In the world of Vietnamese private equity, everyone is on the prowl for the next Mobile World. When Ho Chi Minh City-based Mekong Capital shelled out $3.5 million for a 35% stake in the firm in 2007, it was just one of thousands of shops selling early-era cellular phones and assorted electrical goods.
Vietnam’s economy was starting to buzz, but private equity struggled to find good, young, well-run and undervalued companies in which to invest. Mekong clearly liked Mobile World’s management, led by co-founders Tran Le Quan and current group chief executive Nguyen Duc Tai, and the cheerful yellow-on-black colour scheme in its stores.
Led by co-founder and partner Chris Freund, Mekong had presumably also noticed the sharp rise in the use of mobile phones. In 2005, just 11 out of 100 citizens had a mobile; within two years, that number had jumped to 52, according to data from Hamburg-based research firm Statista.
In the past, private equity investors entered Vietnam with their eyes open. They knew the state controlled a host of sectors, from cigarette imports to the sale of fireworks. Other industries wore a welcome sign.
The problem was, they were often staggeringly fragmented. The challenge was to consolidate a sector or service and become its leader. Succeed, and you were likely to make a lot of money.
That’s just what Mobile World did. Today its main brand, The Gioi Di Dong, is Vietnam’s largest retail chain for mobile devices, with more than 1,300 mobile phone stores as well as 700 shops selling consumer electronics. It also has a grocery division, Bach Hoa Xanh, and an e-commerce platform, Vuivui.com, launched in 2016.

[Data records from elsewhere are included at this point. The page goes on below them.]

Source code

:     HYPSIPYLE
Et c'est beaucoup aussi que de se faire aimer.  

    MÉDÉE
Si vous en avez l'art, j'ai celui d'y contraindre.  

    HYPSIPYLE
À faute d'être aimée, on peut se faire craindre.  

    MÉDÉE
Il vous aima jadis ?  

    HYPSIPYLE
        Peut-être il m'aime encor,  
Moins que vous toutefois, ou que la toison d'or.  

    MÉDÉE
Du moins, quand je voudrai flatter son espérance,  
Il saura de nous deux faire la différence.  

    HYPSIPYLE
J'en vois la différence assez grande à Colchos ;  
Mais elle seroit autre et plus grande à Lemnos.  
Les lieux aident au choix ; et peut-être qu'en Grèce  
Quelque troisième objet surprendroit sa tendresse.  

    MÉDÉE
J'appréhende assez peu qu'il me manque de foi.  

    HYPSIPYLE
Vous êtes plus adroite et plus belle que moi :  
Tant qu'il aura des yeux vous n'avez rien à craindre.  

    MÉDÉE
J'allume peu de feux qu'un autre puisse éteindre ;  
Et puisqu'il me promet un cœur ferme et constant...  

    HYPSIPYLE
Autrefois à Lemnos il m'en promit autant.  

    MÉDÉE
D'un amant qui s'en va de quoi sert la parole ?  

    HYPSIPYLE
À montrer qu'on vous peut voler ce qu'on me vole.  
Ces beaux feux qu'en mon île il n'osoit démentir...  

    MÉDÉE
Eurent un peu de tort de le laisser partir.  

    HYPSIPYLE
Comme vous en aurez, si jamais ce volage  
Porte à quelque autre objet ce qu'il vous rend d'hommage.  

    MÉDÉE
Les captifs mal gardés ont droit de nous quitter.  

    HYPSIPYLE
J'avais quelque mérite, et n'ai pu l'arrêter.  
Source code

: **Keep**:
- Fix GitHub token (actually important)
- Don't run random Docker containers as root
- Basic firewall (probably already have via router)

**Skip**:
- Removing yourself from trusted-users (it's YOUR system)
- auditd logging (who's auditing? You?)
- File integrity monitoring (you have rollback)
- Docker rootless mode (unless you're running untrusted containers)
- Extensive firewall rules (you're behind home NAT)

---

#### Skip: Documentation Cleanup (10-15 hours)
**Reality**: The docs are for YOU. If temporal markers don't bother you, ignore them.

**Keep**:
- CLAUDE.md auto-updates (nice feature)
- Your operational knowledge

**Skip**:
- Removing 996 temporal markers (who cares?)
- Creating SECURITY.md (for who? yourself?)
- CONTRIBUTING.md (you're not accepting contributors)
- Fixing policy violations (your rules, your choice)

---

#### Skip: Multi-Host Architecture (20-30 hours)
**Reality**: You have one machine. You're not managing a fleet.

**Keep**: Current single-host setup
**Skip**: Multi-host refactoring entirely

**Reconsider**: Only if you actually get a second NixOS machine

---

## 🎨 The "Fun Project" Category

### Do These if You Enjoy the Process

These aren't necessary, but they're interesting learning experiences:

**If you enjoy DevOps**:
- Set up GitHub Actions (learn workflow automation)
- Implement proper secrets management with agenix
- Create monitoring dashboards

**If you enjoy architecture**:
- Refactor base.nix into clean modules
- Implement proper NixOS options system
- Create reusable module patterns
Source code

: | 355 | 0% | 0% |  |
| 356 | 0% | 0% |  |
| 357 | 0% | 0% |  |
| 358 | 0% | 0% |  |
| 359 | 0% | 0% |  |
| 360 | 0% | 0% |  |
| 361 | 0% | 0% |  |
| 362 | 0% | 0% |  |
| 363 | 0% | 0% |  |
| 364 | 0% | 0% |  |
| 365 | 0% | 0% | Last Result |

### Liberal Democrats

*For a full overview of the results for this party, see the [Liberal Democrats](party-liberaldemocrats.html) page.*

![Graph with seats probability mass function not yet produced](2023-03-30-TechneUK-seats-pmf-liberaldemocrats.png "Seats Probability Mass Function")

This is an important step forward for the industry- An investor
The investment also made Mekong Capital very wealthy. Its Mekong Enterprise Fund II made a full exit of Mobile World in January this year, selling its final block of five million shares at D165,000 ($7.07) apiece. That amounted to a cumulative net profit of $199.4 million and a 57-times return on its original investment.
Its stake was bought by Creador, a Malaysia-based private equity firm focused on investments in southeast Asia and south Asia, which opened its first office in Ho Chi Minh City in February this year. It aims to channel at least 15% of the capital raised in its $450 million Creador IV fund into local deals.
So where is the next Mobile World? Some private equity investors in Ho Chi Minh City point to Pharmacity, the country’s largest pharmacy chain, which aims to open 500 drugstores by 2023. Others highlight ABA Cooltrans, which provides temperature-controlled transport and which aims to consolidate the logistics space. “That’s another Mekong investment,” grumbles a fund manager.
And what is the general outlook for private equity in one of Asia’s fastest-growing economies?
Grant Thornton, the London-based professional services firm, points to several sectors that are likely to provide ample investment opportunities in Vietnam in the years ahead, in a report published in April.
Food and beverage, healthcare, pharmaceuticals and retail all stand to benefit from a burgeoning economy and rising levels of income and urbanization.
Boston Consulting Group reckons the number of middle-class and affluent consumers in Vietnam will rise from 12 million in 2013 to 33 million in 2020. Renewable energy should also attract a “good level of investment”, the Grant Thornton report adds, due to government incentives that aim to channel capital into the sector.
Another sector to look out for is education, with more wealthy families able to afford private tutoring, schooling and English-language training. A host of private equity-backed deals have peppered the market over the last two years.
In July 2017, EQT, a Stockholm-based group of 27 funds with €50 billion in raised capital, bought a stake in English teaching service ILA Vietnam for an undisclosed sum.
The next month, Mekong Capital acquired a minority stake in Yola, a provider of content-based English training programmes, for $4.9 million. Last October, Mekong – again – sold its stake in Vietnam Australia International School (VAS) to US buyout giant TPG Capital, for $25 million.
Mekong invested $6 million in VAS in April 2010, helping the firm to develop into a network of campuses with 6,300 students.
Digital commerce is another target for buyout firms. In August this year, a consortium including Japan’s Daiwa PI Partners and SoftBank Ventures Korea invested $51 million in online marketplace Sendo Technology, a division of FPT Corporation, Vietnam’s largest e-commerce retailer. Sendo said it will use the funds to boost sales to $1 billion by 2020.
Investors are also eyeing government efforts to sell stakes in state enterprises. Hanoi raised $6.4 billion in 2017 by divesting shares in companies including brewer Sabeco and dairy producer Vinamilk, according to data from the State Capital Investment Corporation, a government fund that manages most of Vietnam’s listed state firms.
“This is an important step forward for the industry,” notes one investor. “For years, the problem in Vietnam was there weren’t enough big firms – sure things – to invest in. As the state divests more, those opportunities will present themselves.”